Perhaps, they deliberated, it was by Glydoc's will that the Shaman had suffered his loss, for being untrue to his faith? Whatever the reasons, the Shaman was spitting with anger once more as he stormed from the hut, with thunderous brow and furious step, even the stalwart warrior guards, true of faith and heart as always, would not dare meet his gaze. For though he was injured, he was Shaman still, and no lessening of his powers could they perceive in his stride.

It was as he left that the second and perhaps most innocuous interruption occurred. It was the old herbdrier, having sought permission and been granted it by the Elders, since she was under right of witness, according to the Tribal laws, whom now stood before them. Speaking in a low voice, so low in fact that the warrior-guards outside the hut could not hear what was said, she told the Elders of Nerala's cure. How, years before her capture and indenture into servitude to the orchans, she had known of the magics of herbs and powers of powders, moreso when they were mixed in certain quantities with various ingredients to produce "medicines and spells, even fire itself". At first the Elders were somewhat disinclined to listen to old Ursul, as she stood and told them tales of "Alchemy" but slowly they discerned that the things she said made sense, despite the obvious difficulties inherently involved when discussing matters that were wholly alien to them. For these were proud warriors, and beyond the healing properties of certain herbs or the improvement of taste when used in cooking, they knew nothing of these supposed magics of mixing and grinding powders in a mortar.

These flowers and herbs had mixed together to create a combination of the essence of fire, and a special catalyst (the dwarf woman had some difficulty explaining this part to them) was used that inversed the essence, drawing heat into the water in the bucket. What this catalyst was, the old herbdrier did not know, for it did not appear to be amongst the flowers and herbs that Nerala had used. The sulfurous properties of the water, however, was a part of the ingredients, it being from an underground stream that ran down from the distant hills where sulfur must apparently be abundant. These are magics, she said, that are handed down from generation to generation amongst other races, through all Time.

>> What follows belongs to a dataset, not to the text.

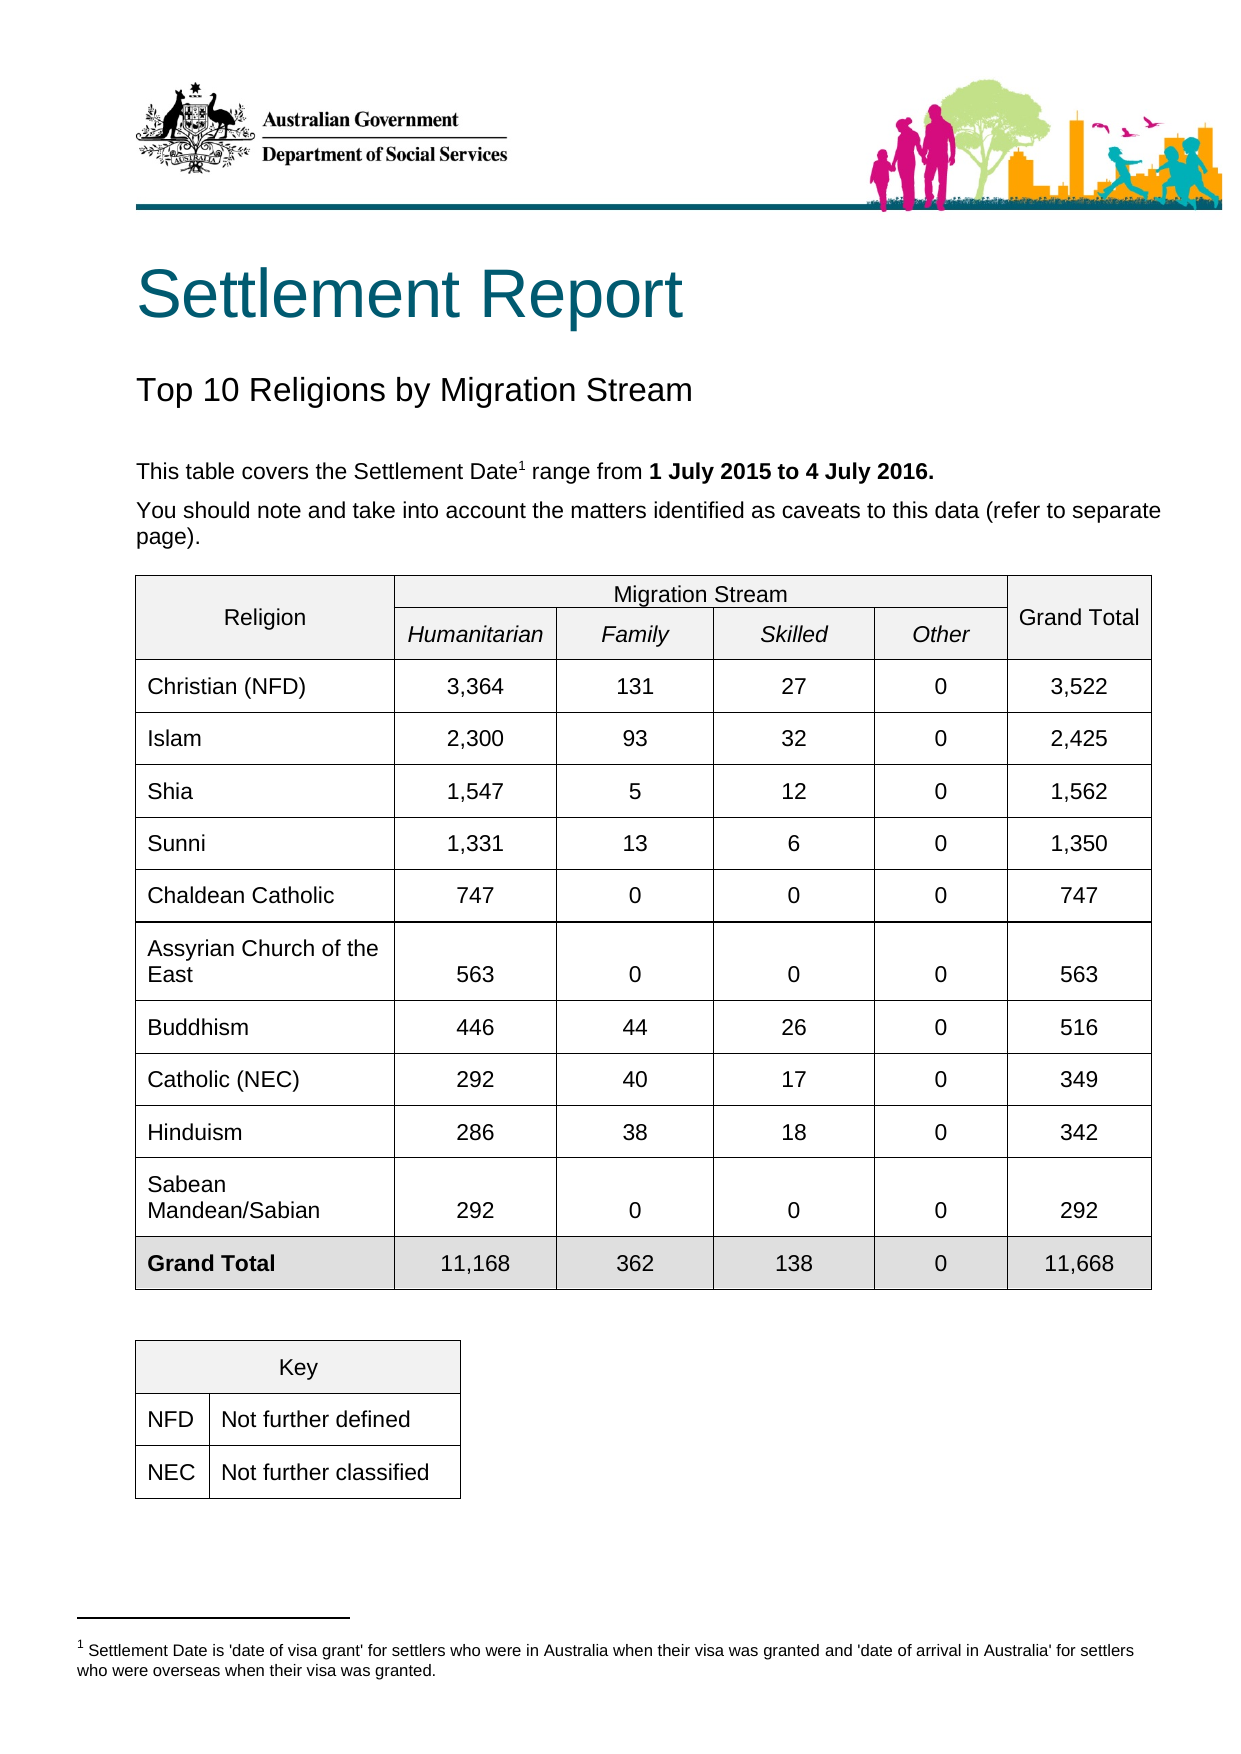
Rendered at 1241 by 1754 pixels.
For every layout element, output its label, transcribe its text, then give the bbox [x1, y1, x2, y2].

Such was the wisdom that the dwarf woman spoke, that the Elders summoned Nerala before them, to ask her directly what this catalyst was that she had used to pull the fire from the sick For with this knowledge, the village would quickly gain power amongst their enemies, having a bargaining chip that would pave the way to unrivaled strength in both trade and war.

When she replied that it just came to her, the Elders quickly became angered by her apparent flippancy over such an important matter, mistakenly assuming that her reply referred to the cure coming to her somehow, as if in a dream-trance, for all knew she often appeared to be in a trance-like state. Privately, this trance-state had been thought by many of the orchan villagers to be yet another source of reviling by the Shaman, who himself used this method to appear in close connection with Mortos on occasion (but apparently only when there were someone around to observe him).

Nerala was saved from the wrath of the Elders, however, by the third and most undecidedly final interruption to the Elders moot.

That was when the ground shook and fire rained from the sky.